One of my crazier critics is now evidently claiming that I hurriedly joined the board of Salt Press in order to improve my public image after the very recent unpleasantness at the Maxwell Institute.
I joined the Salt Press board between eighteen months and two years ago, to the best of my recollection. Maybe longer than that. I think I’ve been there from the first, or nearly so.
This sort of nonsense reminds me of one of my favorite accusations from a critic:
Many years ago, a certain ex-Mormon was publicly claiming that, while we were in the old Language Training Mission (LTM) together preparing to be sent overseas, he had asked me why I didn’t hold the Book of Mormon to the same standards to which I held the Bible.
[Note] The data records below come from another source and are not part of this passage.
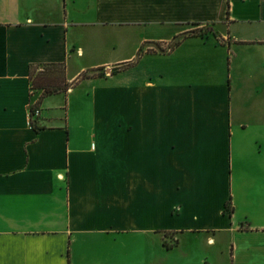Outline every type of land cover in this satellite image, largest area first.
I'll return each mask as SVG.
<instances>
[{
	"label": "crops",
	"instance_id": "obj_1",
	"mask_svg": "<svg viewBox=\"0 0 264 264\" xmlns=\"http://www.w3.org/2000/svg\"><path fill=\"white\" fill-rule=\"evenodd\" d=\"M244 183L236 232L264 264V0H0V264H117L123 234L146 256L155 232L174 249L237 229Z\"/></svg>",
	"mask_w": 264,
	"mask_h": 264
},
{
	"label": "rangeland",
	"instance_id": "obj_2",
	"mask_svg": "<svg viewBox=\"0 0 264 264\" xmlns=\"http://www.w3.org/2000/svg\"><path fill=\"white\" fill-rule=\"evenodd\" d=\"M116 69L113 68V71ZM129 73L117 76L114 78L113 83H129ZM101 76H104V74H101ZM84 93L85 87H80L76 90L74 97L84 95ZM32 95L33 98L36 97L35 91H33ZM55 101L58 100L52 97L49 103ZM116 111L117 117L122 119L123 129L127 128L130 120L129 94L123 95L121 105L118 104ZM110 113H114V111ZM239 190L240 199L235 209L236 216L233 221L234 228L235 224L238 223L237 229L231 227L228 229H216L214 232L185 233L178 236L180 240L179 246L170 250L163 241H166L165 243L167 244H173L174 239L169 234L155 232V234H150L144 240L148 251L146 256L136 251L140 240L135 235L123 234L121 238V257H119L117 264H246V236H239L236 232L239 229L246 230V183L242 187L239 186ZM168 221L163 216H157L155 225L158 228H165L171 225ZM230 225H232V222H230ZM217 226L219 228L220 223ZM209 239H212L213 242L209 243ZM247 264L259 263L250 261Z\"/></svg>",
	"mask_w": 264,
	"mask_h": 264
},
{
	"label": "trees",
	"instance_id": "obj_3",
	"mask_svg": "<svg viewBox=\"0 0 264 264\" xmlns=\"http://www.w3.org/2000/svg\"><path fill=\"white\" fill-rule=\"evenodd\" d=\"M178 42L175 44L177 45ZM136 61L134 62H130V63H126L125 65L121 66V67H117L116 70H112L111 72V75H115L116 73H119L121 71H124L128 68H130L133 64H135ZM87 76L85 74L81 75V79L83 78H86ZM32 88H35V83H34V80L32 79ZM60 91H66V89H53V90H44L42 96L45 97V96H49V95H52V94H57L59 93ZM39 105H40V100H38L32 107H31V111H34L35 109L39 108ZM31 126L34 128V129H37L36 128V125H35V121L32 119L31 120ZM225 212L228 214V215H231L232 212H233V208L231 206V201L229 200L226 204H225ZM168 249H170L171 247L170 246H167Z\"/></svg>",
	"mask_w": 264,
	"mask_h": 264
},
{
	"label": "built area",
	"instance_id": "obj_4",
	"mask_svg": "<svg viewBox=\"0 0 264 264\" xmlns=\"http://www.w3.org/2000/svg\"><path fill=\"white\" fill-rule=\"evenodd\" d=\"M111 71H110V69L108 70V72H107V74H109ZM30 116H31V118L33 119V118H36V117H39L40 116V109L39 108H37V109H35L34 111H31V106H30Z\"/></svg>",
	"mask_w": 264,
	"mask_h": 264
}]
</instances>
I had allegedly answered that I didn’t do so because the Book of Mormon couldn’t withstand such scrutiny.
The story is transparently absurd on its face, of course. When I was nineteen, I hadn’t published anything on the Book of Mormon nor, for that matter (apart from my high school newspaper), on anything else. I had no reputation as an apologist, let alone as a defender of the Book of Mormon, because I wasn’t one. I was an underclassman who had just changed his major from mathematics to classical Greek. And, if I had really believed the Book of Mormon to be indefensible, I wouldn’t have been in the Language Training Mission at all. I wouldn’t have been a member of the Church.
Most importantly, though, I couldn’t recall having ever met the guy.
So I wrote to him and asked when he had entered the LTM. “October 1973,” he replied. But I had entered the LTM in June 1972. By the time he began his mission, I was nearly 75% done with mine. And we didn’t serve in the same mission. I don’t think we even spoke the same mission language (though I may be wrong on that one).
At which point, he accused me of lying about the years of my mission.
I suppose there’ll always be hostile critics. I wish they could all be so zany, though. Too often, alas, they want to be taken seriously.